[Vision2020] request "impartial" info source

Kenneth Marcy kmmos1 at verizon.net
Mon Sep 8 04:28:00 PDT 2008


On Sunday 07 September 2008 15:23:39 Bill London wrote:
> During an email exchange about the tax policy issues in the upcoming
> electiony, my cousin made the following request...
>
> "I would really appreciate actual, factual, real information on all of
> this.  But I'm not sure how to research it.  A lot of things get sent over
> the internet, we don't know for sure what is real.  If you have some actual
> info I would be interested in seeing it."
>
> What she would like is an "impartial" source of tax policy info, expecially
> explanations of the impact of Obama/McCain policies.
>
> What websites would you suggest?

Tax policy is a broad term simultaneously, and differently, applicable to 
several levels of government with various interjurisdictional effects. Fiscal 
policy, monetary policy, and tax policy together interact with various 
sectors of the general economy to achieve economic goals such as stable 
growth, low inflation, and full employment, however defined and assessed, 
while funding short and long-term obligations governments set themselves.

To understand tax policy specifically one must understand its relationships 
within economics generally, and that implies an understanding of economics. 
So, the following link is to economics courses offered by the Massachusetts 
Institute of Technology through the Institute's OpenCourseWare program.

http://ocw.mit.edu/OcwWeb/Economics/ 

Intermediate Microeconomics, Intermediate Macroeconomics, International 
Economics, and Public Economics are the minimum courses necessary to 
understand the "big ideas." However, to get closer to the numerical values 
necessary for applied work, one should have some understanding of statistics 
and real analysis (i.e., linear algebra, calculus, differential equations) to 
do economic modeling. This will allow a person to pick economic variables 
such as interest rates, GNP, etc., plug them into an economic model, and let 
the model generate an economic forecast for several future fiscal quarters.

An example of an economic model that has been available and successful for 
many years is the one maintained by Professor Ray C. Fair at Yale University:

http://fairmodel.econ.yale.edu/main2.htm 

To the objection that one has insufficient time to complete an economics 
degree, and do comparative policy analysis, before election day, I would 
suggest that tax policy analysis is meant to be understood within its natural 
economic context, just as neurosurgery is understood within medical science, 
and operating system development is understood within computer science.
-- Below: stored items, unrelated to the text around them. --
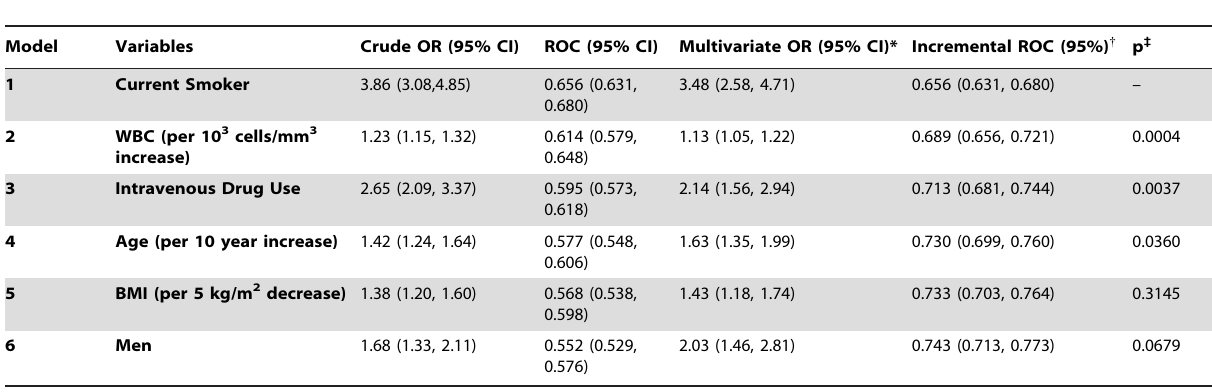
Table 5. Risk Predictors for Bronchiolitis or Emphysema Detected on CT Scans.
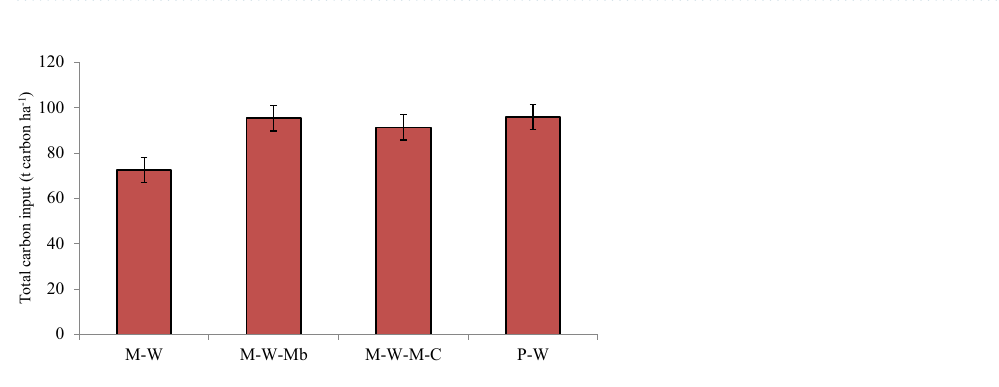
Figure 3. Impact of cropping sequence on yields over time; lowercase letters (a–c) delineates significant difference at p ≤ 0.05 using Tukey’s honest significance test.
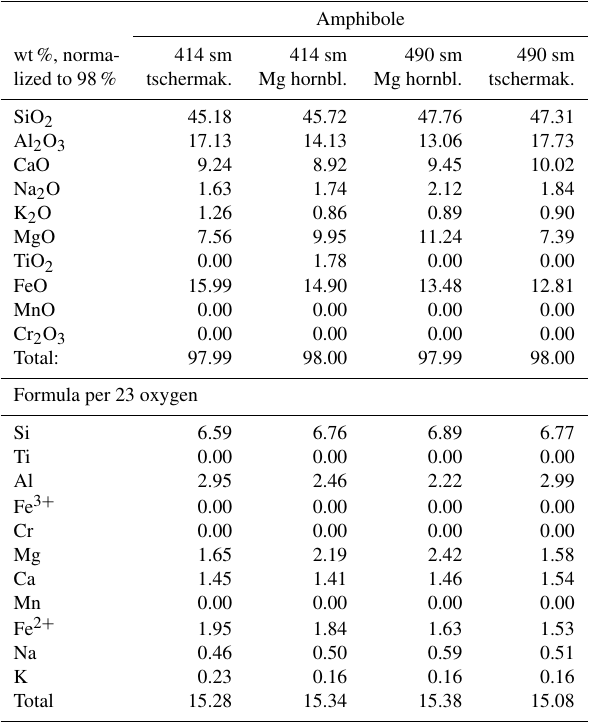
Table 3. EDS measurements of Amp chemical compositions from samples deformed at Pc ≈ 1 .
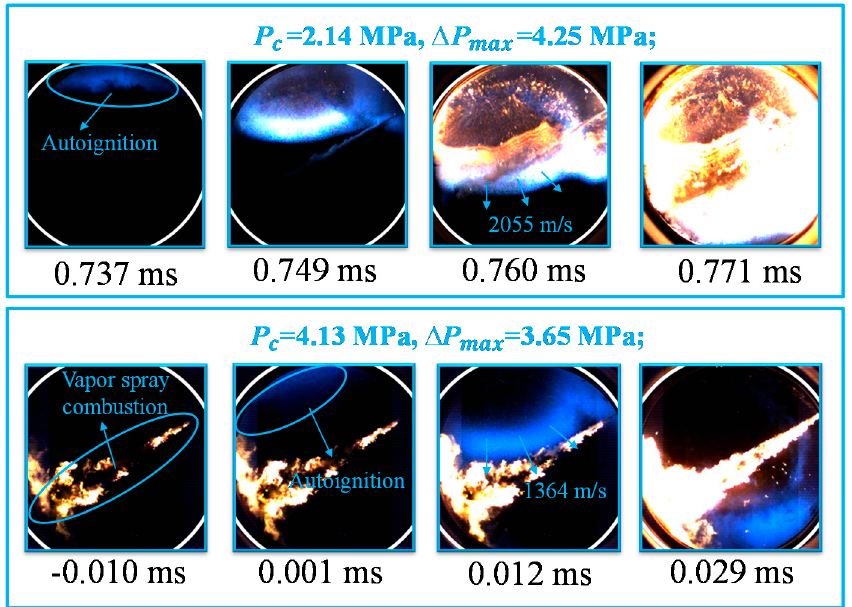
Figure 10. Selected images of combustion evolution under the conditions of FIP = 50 MPa and ∆ t = 2.0 ms.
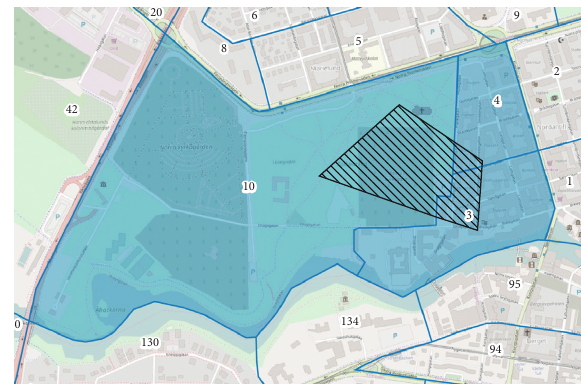
Figure 4: Example of the conversion to traffic analysis zones (TAZs). The travel demand connected to the black-shaded Voronoi cell is distributed among the blue traffic analysis zones (TAZs) which overlap with the Voronoi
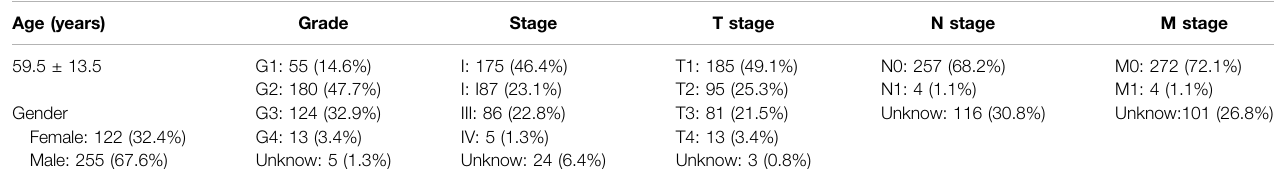
TABLE 1 | Clinicopathological features of patients from TCGA cohort ( n = 377). Age (years) Grade Stage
If there is a standard way to understand tax policy in a single volume, it is 
to borrow or to purchase a recent copy of Economics, by Paul A. Samuelson 
(recent editions have William Nordhaus as a co-author), and read as many of 
the relevant chapters as are possible in the time available.

Following Samuelson's book with someone else's Public Finance text would offer 
more specialization and more focused examples, but not likely Obama versus 
McCain in specific detail. However, examples and homework problems could be 
adapted to the current fiscal budget numbers.

Beyond public economics and finance comes macroeconomic time series modeling, 
and that implies some sort of computer simulation and quantitative analysis 
with non-trivial statistical and mathematical prerequisites. From that point 
forward the investigator's mental economic model provides the context within 
which the tax policy analysis takes place.